Scan the listing below. Report each line that includes "buttons".

**THE RECORDS:**
· · · · · · ·
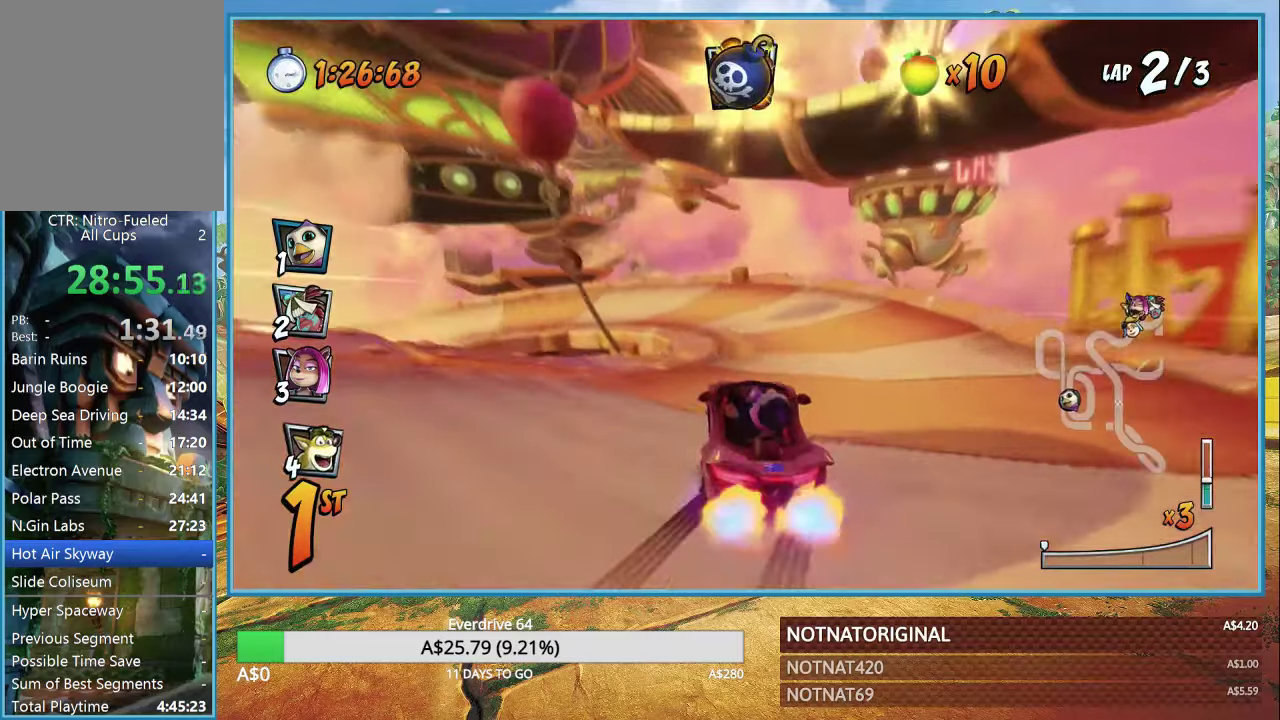
Gameplay with a controller (PlayStation layout); each line is a JSON object with the inputs held at the frame after it. "events" lists button and stick changes between this image and that frame as [ms after this image, input, new state], when the widget could be followed in between.
{"buttons": ["CROSS", "R1"], "left_stick": "left", "right_stick": "center", "events": [[300, "left_stick", "left"], [400, "R1", "down"]]}
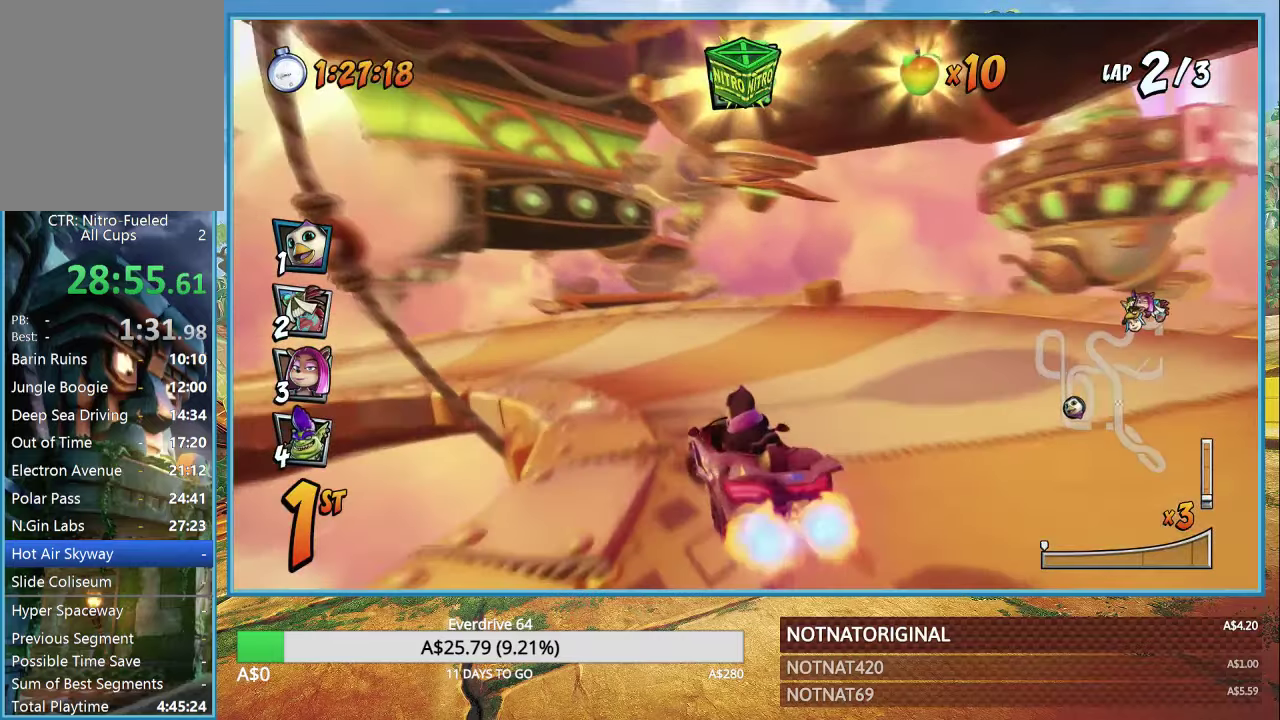
{"buttons": ["CROSS"], "left_stick": "left", "right_stick": "center", "events": [[67, "R1", "up"], [134, "CROSS", "up"], [167, "SQUARE", "down"], [367, "SQUARE", "up"], [467, "CROSS", "down"]]}
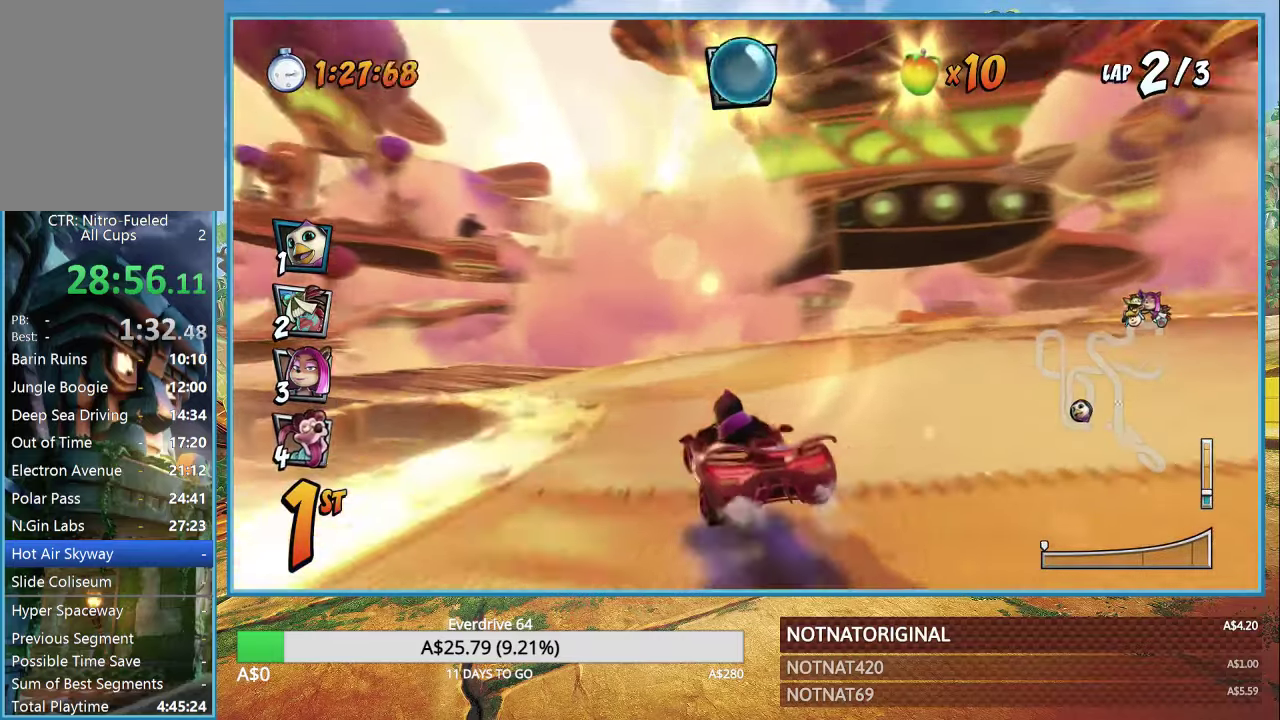
{"buttons": ["CROSS", "R1"], "left_stick": "left", "right_stick": "center", "events": [[50, "R1", "down"]]}
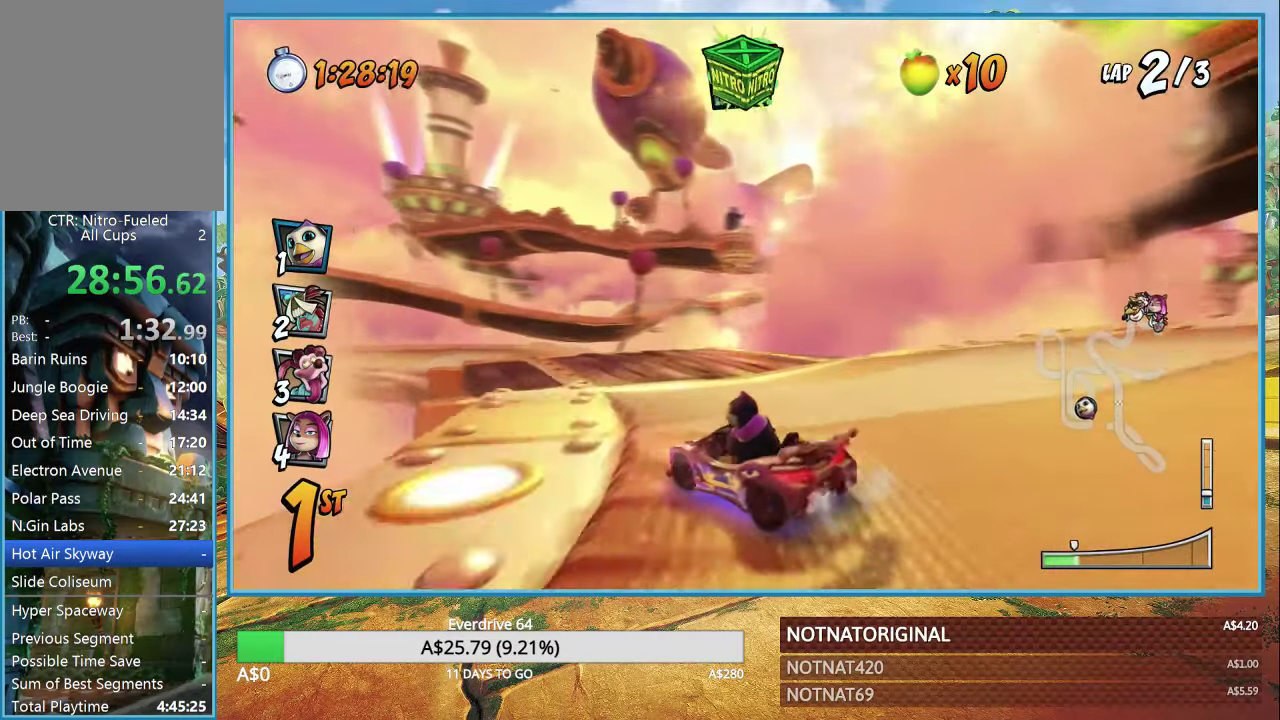
{"buttons": ["CROSS", "R1"], "left_stick": "right", "right_stick": "center", "events": [[367, "left_stick", "right"]]}
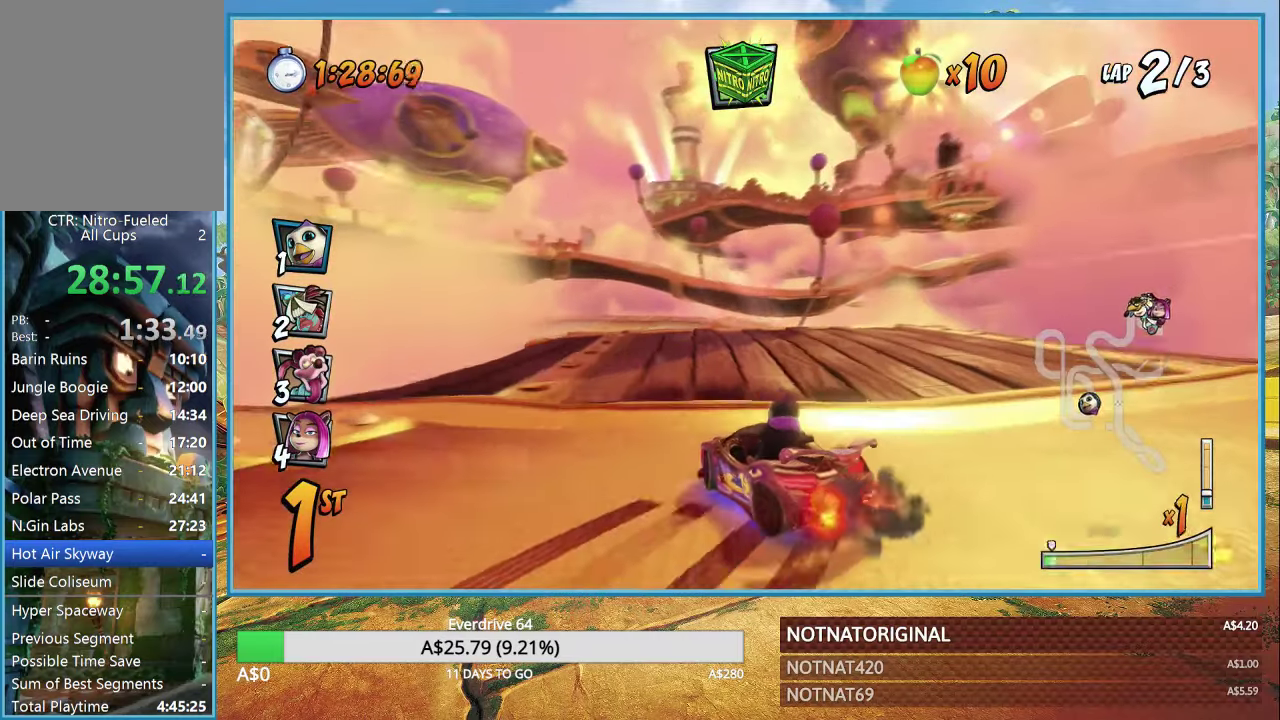
{"buttons": ["CROSS", "R1"], "left_stick": "left", "right_stick": "center", "events": [[100, "L1", "down"], [217, "left_stick", "up-left"], [234, "L1", "up"], [267, "left_stick", "left"]]}
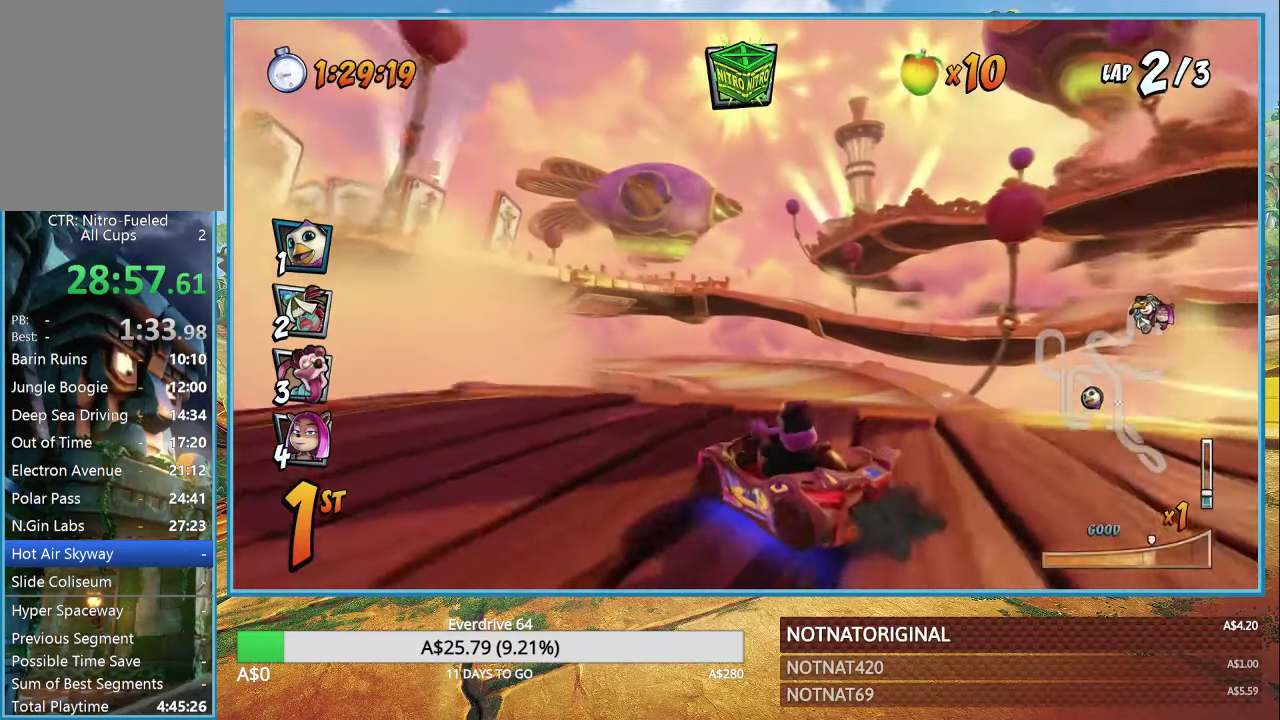
{"buttons": ["CROSS", "L1", "R1"], "left_stick": "center", "right_stick": "center", "events": [[167, "left_stick", "center"], [384, "L1", "down"]]}
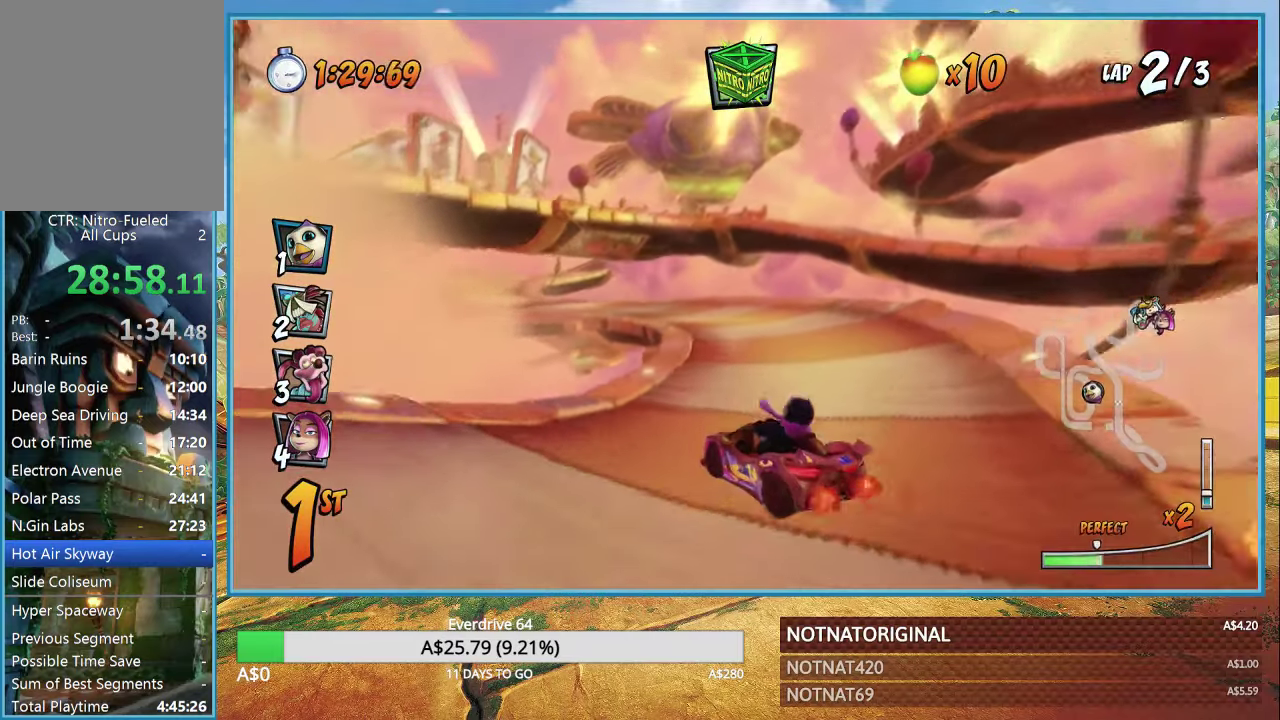
{"buttons": ["CROSS", "R1"], "left_stick": "center", "right_stick": "center", "events": [[17, "L1", "up"], [100, "left_stick", "left"], [350, "left_stick", "center"]]}
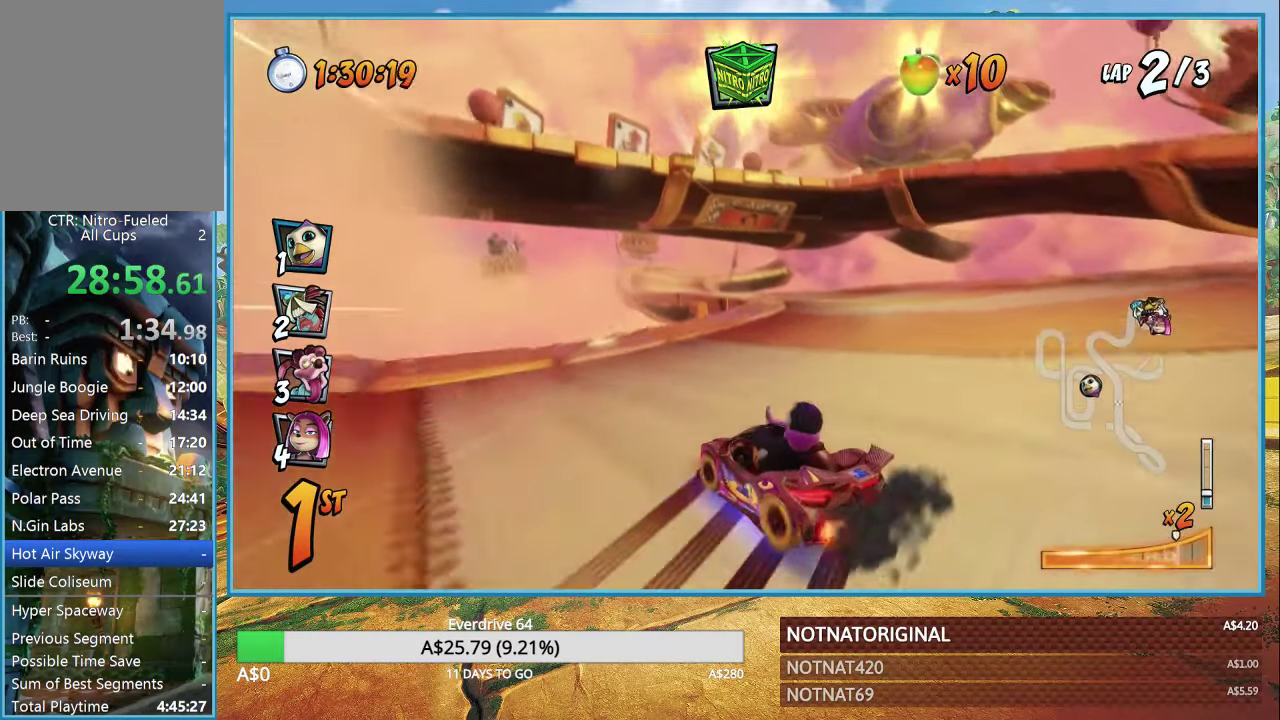
{"buttons": ["CROSS"], "left_stick": "down-right", "right_stick": "center", "events": [[234, "L1", "down"], [317, "left_stick", "down-right"], [334, "L1", "up"], [367, "CIRCLE", "down"], [434, "R1", "up"], [467, "CIRCLE", "up"]]}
· · · · · · ·
**ANSWER TO THIS TASK:**
{"buttons": ["CROSS", "R1"], "left_stick": "left", "right_stick": "center", "events": [[300, "left_stick", "left"], [400, "R1", "down"]]}
{"buttons": ["CROSS"], "left_stick": "left", "right_stick": "center", "events": [[67, "R1", "up"], [134, "CROSS", "up"], [167, "SQUARE", "down"], [367, "SQUARE", "up"], [467, "CROSS", "down"]]}
{"buttons": ["CROSS", "R1"], "left_stick": "left", "right_stick": "center", "events": [[50, "R1", "down"]]}
{"buttons": ["CROSS", "R1"], "left_stick": "right", "right_stick": "center", "events": [[367, "left_stick", "right"]]}
{"buttons": ["CROSS", "R1"], "left_stick": "left", "right_stick": "center", "events": [[100, "L1", "down"], [217, "left_stick", "up-left"], [234, "L1", "up"], [267, "left_stick", "left"]]}
{"buttons": ["CROSS", "L1", "R1"], "left_stick": "center", "right_stick": "center", "events": [[167, "left_stick", "center"], [384, "L1", "down"]]}
{"buttons": ["CROSS", "R1"], "left_stick": "center", "right_stick": "center", "events": [[17, "L1", "up"], [100, "left_stick", "left"], [350, "left_stick", "center"]]}
{"buttons": ["CROSS"], "left_stick": "down-right", "right_stick": "center", "events": [[234, "L1", "down"], [317, "left_stick", "down-right"], [334, "L1", "up"], [367, "CIRCLE", "down"], [434, "R1", "up"], [467, "CIRCLE", "up"]]}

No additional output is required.